→ Assignment a
Report how many lines of the records contain the string "privacy", treating case as significant. Give only the number.

┌─ Passage

Evans, Martin, and John Phillips. Algeria: Anger of the Dispossessed. New Haven and London: Yale University Press, 2007. xvi + 352 pages. Acknowledgements. Notes. Bibliography. Index.
Martin Evans is an academic, John Phillips is a journalist, and together they have produced a readable and quite thorough book on Algeria. I noticed some minor errors, such as a reference to William Burns as the “Deputy Secretary of State for North African Affairs”, rather than Assistant Secretary of State for Near Eastern Affairs (p. 288). But there is a wealth of detail here, much of it not available elsewhere in English.
For the reader who has little or no background in Algeria, or in North Africa in general, this may be a particularly useful book. It has some material on the period before the French invasion in 1830, locating Algeria in the history of North Africa and the Ottoman Empire. This is very brief, and the authors really pick up the story on 14 June 1830, when French troops landed at Sidi Ferruch, just west of Algiers. The story of relations with the French, the continued Algerian attempts to throw off the colonizers, the suppression of Algerian culture, and the encouragement of European settlement on the fertile lands near the Mediterranean coast will be familiar to anyone who has read Alistair Horne’s A Savage War of Peace. But it is well-told here.
Horne’s book may be better on the period of the War of Independence and its precursors, beginning with the 1945 violence at Sétif, but Evans and Phillips tell the story competently, and they have the advantage of some additional information. They take us through the formation of the Front de Liberation Nationale (FLN), which became the country’s single political party until the late 1980s. This is where the authors pick up their theme: they assert that many of Algeria’s current problems are rooted in the suppression of historical memory. Few, if any, Algerians know the history of their country, or they know it only through interested accounts by the French, the FLN, or Islamist preachers.
Thus, the French tried to suppress the memory of an independent Algeria, to privilege Europeans over Arabs, Christians and Jews over Muslims, and Francophones over speakers of Arabic. The FLN, in its turn, suppressed the history of the in-fighting within the independence movement, asserting that there was one war, led by the FLN, all of whose one million martyrs were victims of the French. Actually, the military formations of the FLN, which were based in Morocco and Tunisia, did relatively little of the fighting against the French, and were, therefore, in a position to wipe out internal opposition when the French gave up the fight. After Houari Boumedienne, of the Oujda group in the army, ousted Ahmed Ben Bella in a coup in 1965, Ben Bella’s role disappeared from accounts of Algeria’s early days.

└─
┌─ Record set

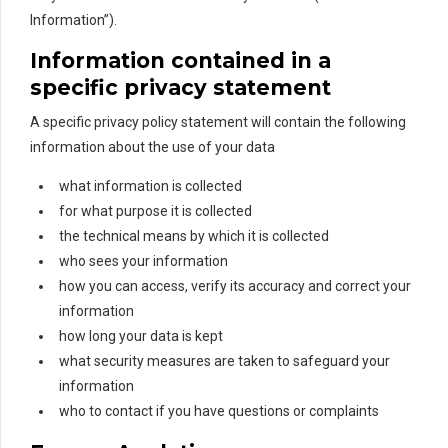
Information”).
Information contained in a
specific privacy statement
A specific privacy policy statement will contain the following
information about the use of your data
what information is collected
for what purpose it is collected
the technical means by which it is collected
who sees your information
how you can access, verify its accuracy and correct your
information
how long your data is kept
what security measures are taken to safeguard your
information
who to contact if you have questions or complaints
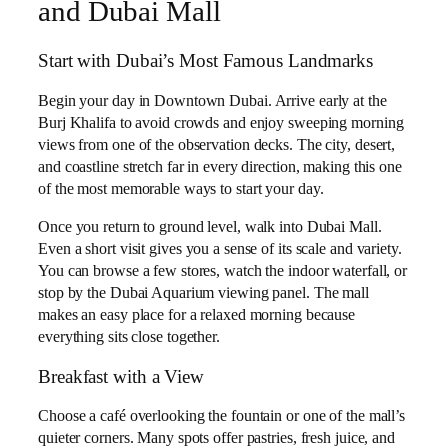
and Dubai Mall
Start with Dubai’s Most Famous Landmarks
Begin your day in Downtown Dubai. Arrive early at the
Burj Khalifa to avoid crowds and enjoy sweeping morning
views from one of the observation decks. The city, desert,
and coastline stretch far in every direction, making this one
of the most memorable ways to start your day.
Once you return to ground level, walk into Dubai Mall.
Even a short visit gives you a sense of its scale and variety.
You can browse a few stores, watch the indoor waterfall, or
stop by the Dubai Aquarium viewing panel. The mall
makes an easy place for a relaxed morning because
everything sits close together.
Breakfast with a View
Choose a café overlooking the fountain or one of the mall’s
quieter corners. Many spots offer pastries, fresh juice, and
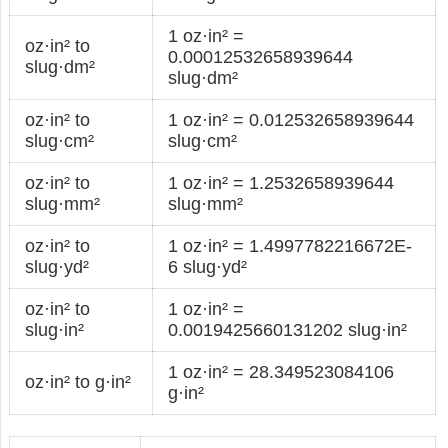
1 oz·in² =
oz·in² to
0.00012532658939644
slug·dm²
slug·dm²
oz·in² to
1 oz·in² = 0.012532658939644
slug·cm²
slug·cm²
oz·in² to
1 oz·in² = 1.2532658939644
slug·mm²
slug·mm²
oz·in² to
1 oz·in² = 1.4997782216672E-
slug·yd²
6 slug·yd²
oz·in² to
1 oz·in² =
slug·in²
0.0019425660131202 slug·in²
1 oz·in² = 28.349523084106
oz·in² to g·in²
g·in²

└─

→ Assignment b
Answer these questions from the book review:
(i) On what date did French troops land at Sidi Ferruch?
(ii) What profession does the review give for John Phillips?
(iii) In what year did Houari Boumedienne oust Ahmed Ben Bella in a coup?

→ Your response a
2

→ Your response b
(i) 14 June 1830
(ii) Journalist
(iii) 1965